As Mrs Shephard walked from the platform to the blue circle where she was to deliver her speech, Mr Major popped out from behind a screen, gave her a kiss and sat down to listen.

She responded by saying he could have more grammar schools - if parents wanted them. “Prime Minister, we may even see a grammar school in every town,” she twinkled at him, making it clear that she did not particularly want them.

During much of the speech, Mr Major might have been forgiven for dozing off. Although Mrs Shephard had plenty to announce - and did not, for once, have to leave the most interesting news to the Prime Minister - her style and delivery were competent rather than spell-binding. She is a politician far better suited to the informality of the fringe meetings she charmed all week than to the big conference set-piece.

However, a speech in which she stressed the themes of choice and diversity, with a strong section on discipline and some ridicule for Labour politicians, rang enough bells with her audience to win her a standing ovation.

The Education and Employment Secretary announced: * measures in the forthcoming Education Bill to encourage selection, including giving the Funding Agency for Schools the power to set up new grammar schools; * extending the Assisted Places Scheme to private schools for 5 to 11-year-olds;

* a national curriculum for initial teacher training to teach all new teachers “the methods that really work for reading, writing and arithmetic” (this won the loudest applause of the speech);

* a crackdown on disruptive pupils, with a longer exclusion period, admission to schools dependent on parents signing home-school agreements and the return of detention;

* a December White Paper on 14 to 19-year-olds that will set out ways of strengthening post-16 qualifications and introduce learning credits to help young people choose what and where to study.

Mrs Shephard was replying to a debate in which one prospective parliamentary candidate after another deplored Labour’s plans to abolish the Assisted Places Scheme and highlighted the Labour threat to grammar schools.

“Tony Blair says Labour has no vendetta against grammar schools and that their future is a matter for local people,” Stephan Shakespeare, prospective candidate for Colchester, said. But their future would be decided by a “sour grapes ballot” in which Labour would be able to draw the boundaries of the electorate.

The next day, the Prime Minister began his conference address on opportunity and choice with the subject of education. Stressing that each child was unique and should not be made to fit into a regimented education system, he said the Government’s task was “to provide a rich choice of schools and colleges”.

“Who should choose the right schools for those children?” he asked. “The Government, the bureaucrats in Whitehall, the councillor in the town hall or the parents who love and care for those children?
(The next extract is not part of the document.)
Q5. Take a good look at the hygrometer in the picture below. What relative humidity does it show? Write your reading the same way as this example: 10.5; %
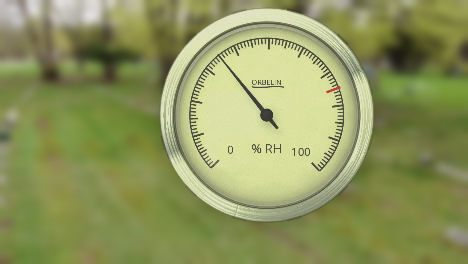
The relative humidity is 35; %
Of course, the parents. ”

And he made it clear, perhaps in response to Mrs Shephard’s remark the day before, that parents and not central government would drive the move back to selection.

“If parents want more grant-maintained schools, they shall have them,” he said. “More specialist schools, we shall provide them; more selection, they’ll have it. Why should Government say no, if parents say yes? And if parents want grammar schools in every town, well then so do I and they shall have them. ”

Mr Major also announced the establishment of a committee chaired by the England cricketer, Sir Colin Cowdrey, to oversee a programme under which leading sportsmen would visit schools to instil in pupils a love of sport.

“I want them [pupils] to enjoy sport and they will enjoy it more if they play to win,” he said. “Take it from me - winning is fun.”